Imaging techniques based on the use of hard X-rays play an important role in several research fields and industrial applications. Many topics in medicine, biology, material science, geosciences and cultural heritage studies can be afforded thanks to the high potential and large applicability of X-ray imaging.
In the last twenty years a great interest has been devoted to the development of X-ray computed microtomography (micro-CT) techniques, both employing microfocus and synchrotron radiation sources. These techniques allows to produce 3D or 4D (dynamic micro-CT) images of the internal structure of objects at the micron- and submicron- scale.

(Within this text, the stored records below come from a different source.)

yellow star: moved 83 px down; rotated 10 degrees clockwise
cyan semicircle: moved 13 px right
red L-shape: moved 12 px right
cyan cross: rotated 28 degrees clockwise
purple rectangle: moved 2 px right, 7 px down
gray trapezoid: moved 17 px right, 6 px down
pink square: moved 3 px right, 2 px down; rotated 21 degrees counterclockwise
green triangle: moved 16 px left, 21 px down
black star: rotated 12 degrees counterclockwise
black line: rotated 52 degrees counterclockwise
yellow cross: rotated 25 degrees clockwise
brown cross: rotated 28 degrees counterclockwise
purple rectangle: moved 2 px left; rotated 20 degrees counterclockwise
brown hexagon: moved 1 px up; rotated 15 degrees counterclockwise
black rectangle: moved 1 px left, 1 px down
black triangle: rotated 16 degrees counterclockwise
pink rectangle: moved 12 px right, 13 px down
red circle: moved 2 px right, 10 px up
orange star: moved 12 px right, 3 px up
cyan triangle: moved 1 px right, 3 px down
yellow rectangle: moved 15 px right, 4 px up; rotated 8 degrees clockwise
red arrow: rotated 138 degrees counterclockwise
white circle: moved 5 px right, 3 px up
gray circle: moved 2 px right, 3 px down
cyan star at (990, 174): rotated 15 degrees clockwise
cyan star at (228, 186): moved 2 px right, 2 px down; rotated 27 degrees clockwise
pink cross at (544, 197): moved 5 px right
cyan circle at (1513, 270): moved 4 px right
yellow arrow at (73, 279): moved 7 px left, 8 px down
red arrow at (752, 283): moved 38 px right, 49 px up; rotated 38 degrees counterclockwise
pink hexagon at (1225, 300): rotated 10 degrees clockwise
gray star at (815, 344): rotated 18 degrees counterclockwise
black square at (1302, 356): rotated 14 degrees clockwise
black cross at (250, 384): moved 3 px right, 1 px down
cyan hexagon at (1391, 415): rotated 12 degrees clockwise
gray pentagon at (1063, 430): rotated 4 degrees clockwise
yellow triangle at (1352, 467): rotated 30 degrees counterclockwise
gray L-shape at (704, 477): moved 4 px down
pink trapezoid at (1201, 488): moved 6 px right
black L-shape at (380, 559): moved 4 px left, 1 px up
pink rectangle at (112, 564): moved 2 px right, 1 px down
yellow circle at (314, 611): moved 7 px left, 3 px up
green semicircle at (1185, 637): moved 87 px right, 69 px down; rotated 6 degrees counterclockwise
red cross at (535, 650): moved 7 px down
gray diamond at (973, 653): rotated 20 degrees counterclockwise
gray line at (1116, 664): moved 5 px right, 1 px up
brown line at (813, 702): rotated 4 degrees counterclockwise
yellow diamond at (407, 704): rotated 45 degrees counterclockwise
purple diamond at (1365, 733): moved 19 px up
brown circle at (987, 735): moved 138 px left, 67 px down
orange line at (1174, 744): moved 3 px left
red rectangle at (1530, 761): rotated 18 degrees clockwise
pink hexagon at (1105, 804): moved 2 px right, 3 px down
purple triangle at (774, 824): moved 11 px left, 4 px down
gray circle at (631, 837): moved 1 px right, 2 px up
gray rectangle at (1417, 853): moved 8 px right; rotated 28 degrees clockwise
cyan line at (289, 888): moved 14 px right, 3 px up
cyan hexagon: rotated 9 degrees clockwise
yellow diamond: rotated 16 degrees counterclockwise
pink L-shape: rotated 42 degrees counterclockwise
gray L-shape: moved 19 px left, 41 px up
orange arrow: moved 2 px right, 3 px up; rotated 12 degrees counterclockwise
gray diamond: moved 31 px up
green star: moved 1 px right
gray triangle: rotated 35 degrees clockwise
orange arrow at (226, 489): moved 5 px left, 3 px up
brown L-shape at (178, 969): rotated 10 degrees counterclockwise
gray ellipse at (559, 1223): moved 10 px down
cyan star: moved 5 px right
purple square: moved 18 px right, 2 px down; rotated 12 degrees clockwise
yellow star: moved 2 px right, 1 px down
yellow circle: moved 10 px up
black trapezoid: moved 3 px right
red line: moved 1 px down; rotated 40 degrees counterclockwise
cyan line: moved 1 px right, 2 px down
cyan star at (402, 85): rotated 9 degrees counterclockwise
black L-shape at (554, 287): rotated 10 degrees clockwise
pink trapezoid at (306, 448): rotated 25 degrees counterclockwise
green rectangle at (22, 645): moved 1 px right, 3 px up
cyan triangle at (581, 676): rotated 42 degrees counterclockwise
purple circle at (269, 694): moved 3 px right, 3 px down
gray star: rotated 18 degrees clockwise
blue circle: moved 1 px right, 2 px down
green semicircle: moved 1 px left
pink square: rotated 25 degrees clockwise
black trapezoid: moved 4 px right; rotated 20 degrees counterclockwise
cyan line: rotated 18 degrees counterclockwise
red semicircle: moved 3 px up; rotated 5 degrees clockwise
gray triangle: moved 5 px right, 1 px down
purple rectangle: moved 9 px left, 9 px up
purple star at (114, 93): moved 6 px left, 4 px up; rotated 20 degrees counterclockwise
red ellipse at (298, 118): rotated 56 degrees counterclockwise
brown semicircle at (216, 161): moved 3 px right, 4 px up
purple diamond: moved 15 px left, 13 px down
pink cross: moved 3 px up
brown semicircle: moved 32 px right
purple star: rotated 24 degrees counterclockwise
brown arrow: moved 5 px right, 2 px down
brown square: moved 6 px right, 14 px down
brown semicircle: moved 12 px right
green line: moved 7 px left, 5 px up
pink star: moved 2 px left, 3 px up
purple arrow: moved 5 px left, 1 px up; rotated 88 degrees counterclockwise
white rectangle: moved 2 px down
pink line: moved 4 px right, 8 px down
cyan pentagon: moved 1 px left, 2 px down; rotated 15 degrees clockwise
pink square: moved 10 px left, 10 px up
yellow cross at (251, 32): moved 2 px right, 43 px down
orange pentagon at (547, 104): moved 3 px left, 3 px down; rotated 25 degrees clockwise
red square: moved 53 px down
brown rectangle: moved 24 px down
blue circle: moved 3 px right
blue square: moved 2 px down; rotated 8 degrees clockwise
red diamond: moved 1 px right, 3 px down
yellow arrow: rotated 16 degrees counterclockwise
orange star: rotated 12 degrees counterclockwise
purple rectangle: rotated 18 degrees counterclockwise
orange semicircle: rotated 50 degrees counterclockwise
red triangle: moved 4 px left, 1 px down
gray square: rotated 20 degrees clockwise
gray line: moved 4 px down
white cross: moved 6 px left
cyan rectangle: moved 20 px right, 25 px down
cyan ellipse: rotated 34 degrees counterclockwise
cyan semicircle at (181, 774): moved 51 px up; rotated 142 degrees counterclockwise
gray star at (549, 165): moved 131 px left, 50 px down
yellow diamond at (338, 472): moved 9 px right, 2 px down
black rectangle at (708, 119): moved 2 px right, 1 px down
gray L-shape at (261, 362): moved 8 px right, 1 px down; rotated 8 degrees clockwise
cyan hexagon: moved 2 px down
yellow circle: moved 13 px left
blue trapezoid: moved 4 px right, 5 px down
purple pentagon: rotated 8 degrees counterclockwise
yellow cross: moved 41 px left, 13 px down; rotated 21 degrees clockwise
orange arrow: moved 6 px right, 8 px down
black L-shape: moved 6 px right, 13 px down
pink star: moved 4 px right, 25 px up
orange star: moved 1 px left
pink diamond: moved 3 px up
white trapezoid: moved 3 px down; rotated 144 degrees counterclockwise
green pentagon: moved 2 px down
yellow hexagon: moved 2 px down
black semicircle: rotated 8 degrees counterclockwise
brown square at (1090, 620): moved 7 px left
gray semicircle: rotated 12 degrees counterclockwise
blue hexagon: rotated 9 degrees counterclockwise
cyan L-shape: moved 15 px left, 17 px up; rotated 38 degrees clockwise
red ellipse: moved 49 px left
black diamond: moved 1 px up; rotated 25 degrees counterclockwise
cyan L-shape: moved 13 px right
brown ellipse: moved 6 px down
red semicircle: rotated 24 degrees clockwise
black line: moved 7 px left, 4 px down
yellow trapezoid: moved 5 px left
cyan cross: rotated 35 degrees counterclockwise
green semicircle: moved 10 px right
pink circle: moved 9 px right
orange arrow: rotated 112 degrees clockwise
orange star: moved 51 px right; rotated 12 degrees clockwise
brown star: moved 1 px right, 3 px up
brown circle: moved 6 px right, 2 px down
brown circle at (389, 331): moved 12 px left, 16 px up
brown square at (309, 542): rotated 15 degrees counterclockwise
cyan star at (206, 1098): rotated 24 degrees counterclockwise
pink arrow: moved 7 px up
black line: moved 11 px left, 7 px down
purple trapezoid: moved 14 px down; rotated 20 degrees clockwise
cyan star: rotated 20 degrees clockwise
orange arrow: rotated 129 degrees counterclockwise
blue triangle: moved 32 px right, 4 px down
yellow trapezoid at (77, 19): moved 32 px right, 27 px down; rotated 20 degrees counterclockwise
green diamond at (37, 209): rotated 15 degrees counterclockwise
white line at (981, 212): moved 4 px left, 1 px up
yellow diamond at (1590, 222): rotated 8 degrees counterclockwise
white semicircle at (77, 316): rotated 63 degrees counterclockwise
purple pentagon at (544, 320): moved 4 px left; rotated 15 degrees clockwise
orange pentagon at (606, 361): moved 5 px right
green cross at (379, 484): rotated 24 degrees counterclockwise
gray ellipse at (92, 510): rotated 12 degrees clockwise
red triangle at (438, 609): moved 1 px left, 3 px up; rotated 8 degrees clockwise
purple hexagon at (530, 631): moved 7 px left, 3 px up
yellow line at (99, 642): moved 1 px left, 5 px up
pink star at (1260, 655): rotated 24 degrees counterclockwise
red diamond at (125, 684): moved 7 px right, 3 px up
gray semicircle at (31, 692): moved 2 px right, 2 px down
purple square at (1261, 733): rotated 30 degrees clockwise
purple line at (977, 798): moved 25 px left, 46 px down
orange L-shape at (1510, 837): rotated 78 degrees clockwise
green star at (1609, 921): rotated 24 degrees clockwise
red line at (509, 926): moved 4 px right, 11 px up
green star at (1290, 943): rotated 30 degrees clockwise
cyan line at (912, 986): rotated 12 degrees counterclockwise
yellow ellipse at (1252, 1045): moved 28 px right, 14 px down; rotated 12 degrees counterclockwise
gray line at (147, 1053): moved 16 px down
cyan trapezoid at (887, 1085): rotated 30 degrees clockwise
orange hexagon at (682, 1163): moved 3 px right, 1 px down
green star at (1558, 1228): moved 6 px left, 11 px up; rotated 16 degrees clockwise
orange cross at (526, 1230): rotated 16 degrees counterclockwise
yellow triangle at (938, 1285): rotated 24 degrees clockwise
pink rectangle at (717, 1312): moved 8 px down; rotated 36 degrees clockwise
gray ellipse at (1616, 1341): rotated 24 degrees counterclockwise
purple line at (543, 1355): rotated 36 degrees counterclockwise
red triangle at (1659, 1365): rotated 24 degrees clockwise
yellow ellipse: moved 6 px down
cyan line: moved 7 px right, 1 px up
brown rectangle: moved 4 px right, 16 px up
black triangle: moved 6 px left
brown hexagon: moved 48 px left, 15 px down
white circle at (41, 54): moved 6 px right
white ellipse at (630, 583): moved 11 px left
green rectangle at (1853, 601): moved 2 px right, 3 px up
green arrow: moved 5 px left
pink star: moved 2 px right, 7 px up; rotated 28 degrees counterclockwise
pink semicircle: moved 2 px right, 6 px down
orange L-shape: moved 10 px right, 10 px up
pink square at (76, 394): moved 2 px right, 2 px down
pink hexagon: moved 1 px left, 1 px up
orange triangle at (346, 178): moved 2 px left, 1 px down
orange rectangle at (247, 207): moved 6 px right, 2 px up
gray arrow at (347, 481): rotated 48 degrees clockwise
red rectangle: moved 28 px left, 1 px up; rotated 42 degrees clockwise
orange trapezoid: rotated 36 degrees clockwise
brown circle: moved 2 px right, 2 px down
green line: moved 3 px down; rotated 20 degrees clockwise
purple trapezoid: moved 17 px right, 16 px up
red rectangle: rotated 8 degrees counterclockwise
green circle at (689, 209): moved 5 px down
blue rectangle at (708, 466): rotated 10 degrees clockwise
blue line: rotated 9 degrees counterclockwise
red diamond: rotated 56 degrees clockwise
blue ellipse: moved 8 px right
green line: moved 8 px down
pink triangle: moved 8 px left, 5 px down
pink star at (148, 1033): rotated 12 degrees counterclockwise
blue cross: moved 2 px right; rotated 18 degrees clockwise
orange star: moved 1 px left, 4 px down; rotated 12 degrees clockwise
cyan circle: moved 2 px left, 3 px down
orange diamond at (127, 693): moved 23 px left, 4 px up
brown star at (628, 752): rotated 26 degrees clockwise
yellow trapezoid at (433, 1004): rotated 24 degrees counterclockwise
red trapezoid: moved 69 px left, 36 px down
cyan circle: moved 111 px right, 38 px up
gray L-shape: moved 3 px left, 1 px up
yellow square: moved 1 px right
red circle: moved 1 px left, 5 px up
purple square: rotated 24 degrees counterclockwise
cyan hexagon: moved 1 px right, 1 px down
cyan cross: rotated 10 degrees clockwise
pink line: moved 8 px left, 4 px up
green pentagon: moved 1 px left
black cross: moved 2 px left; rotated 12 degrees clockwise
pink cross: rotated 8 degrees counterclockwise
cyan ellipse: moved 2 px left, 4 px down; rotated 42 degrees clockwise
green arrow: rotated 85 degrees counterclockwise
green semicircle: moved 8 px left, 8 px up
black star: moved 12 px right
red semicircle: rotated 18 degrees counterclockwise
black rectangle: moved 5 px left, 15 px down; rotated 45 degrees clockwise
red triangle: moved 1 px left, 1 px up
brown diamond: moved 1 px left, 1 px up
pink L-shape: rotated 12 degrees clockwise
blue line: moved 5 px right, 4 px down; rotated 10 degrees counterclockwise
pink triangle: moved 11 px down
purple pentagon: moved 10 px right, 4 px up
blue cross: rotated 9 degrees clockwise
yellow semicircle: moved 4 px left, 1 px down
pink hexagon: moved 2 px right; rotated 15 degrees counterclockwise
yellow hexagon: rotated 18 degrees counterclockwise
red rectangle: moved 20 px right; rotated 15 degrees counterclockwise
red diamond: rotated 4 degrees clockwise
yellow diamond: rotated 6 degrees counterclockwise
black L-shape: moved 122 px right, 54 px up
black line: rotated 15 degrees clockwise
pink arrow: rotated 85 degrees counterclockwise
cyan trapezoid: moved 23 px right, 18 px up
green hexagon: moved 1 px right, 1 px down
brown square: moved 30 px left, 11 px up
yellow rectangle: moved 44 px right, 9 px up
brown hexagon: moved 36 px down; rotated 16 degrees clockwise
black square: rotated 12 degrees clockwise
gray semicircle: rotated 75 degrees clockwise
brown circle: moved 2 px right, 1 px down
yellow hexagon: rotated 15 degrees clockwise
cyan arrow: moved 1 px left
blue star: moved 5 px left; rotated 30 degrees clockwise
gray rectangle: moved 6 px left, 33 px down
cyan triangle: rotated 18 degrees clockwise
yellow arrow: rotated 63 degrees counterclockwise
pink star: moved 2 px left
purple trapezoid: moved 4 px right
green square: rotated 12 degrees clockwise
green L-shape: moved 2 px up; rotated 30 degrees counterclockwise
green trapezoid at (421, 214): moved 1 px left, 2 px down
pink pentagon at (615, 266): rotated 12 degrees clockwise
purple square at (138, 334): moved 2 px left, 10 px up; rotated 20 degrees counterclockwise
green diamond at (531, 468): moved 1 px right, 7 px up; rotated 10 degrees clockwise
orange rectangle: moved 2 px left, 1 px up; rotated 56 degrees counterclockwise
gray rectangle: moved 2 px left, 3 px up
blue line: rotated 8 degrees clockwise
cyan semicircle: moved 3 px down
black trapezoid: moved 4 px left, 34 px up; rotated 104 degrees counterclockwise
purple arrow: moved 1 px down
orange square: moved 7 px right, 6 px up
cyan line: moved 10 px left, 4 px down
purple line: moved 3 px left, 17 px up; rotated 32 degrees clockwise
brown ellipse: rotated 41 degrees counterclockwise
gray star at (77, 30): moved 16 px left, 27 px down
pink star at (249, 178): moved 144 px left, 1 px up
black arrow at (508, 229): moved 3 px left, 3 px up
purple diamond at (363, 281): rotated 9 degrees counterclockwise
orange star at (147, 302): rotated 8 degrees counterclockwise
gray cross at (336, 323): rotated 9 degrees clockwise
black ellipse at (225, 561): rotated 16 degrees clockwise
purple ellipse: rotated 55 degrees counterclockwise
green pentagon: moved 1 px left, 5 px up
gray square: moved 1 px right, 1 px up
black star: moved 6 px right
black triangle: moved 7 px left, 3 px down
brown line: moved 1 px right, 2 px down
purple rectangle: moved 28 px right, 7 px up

Investigations performed directly in the 3D domain overcome the limitations of stereological methods usually applied to microscopy-based analyses and a non-destructive method is more suitable for further complementary analyses and for precious or unique samples (fossils and archeological finds, in-vivo imaging, etc …).
An intriguing challenge is to extract directly from 3D and 4D images quantitative parameters related to the physical properties of the studied materials. However, accurate image processing, analysis and visualization methods for an effective assessment of these parameters are still an open issue especially in the case of 4D micro-CT experiments.
In this talk, several scientific applications of advanced hard X-ray imaging techniques will be presented trying to critically expose advantages, limitations and open problems in the different fields.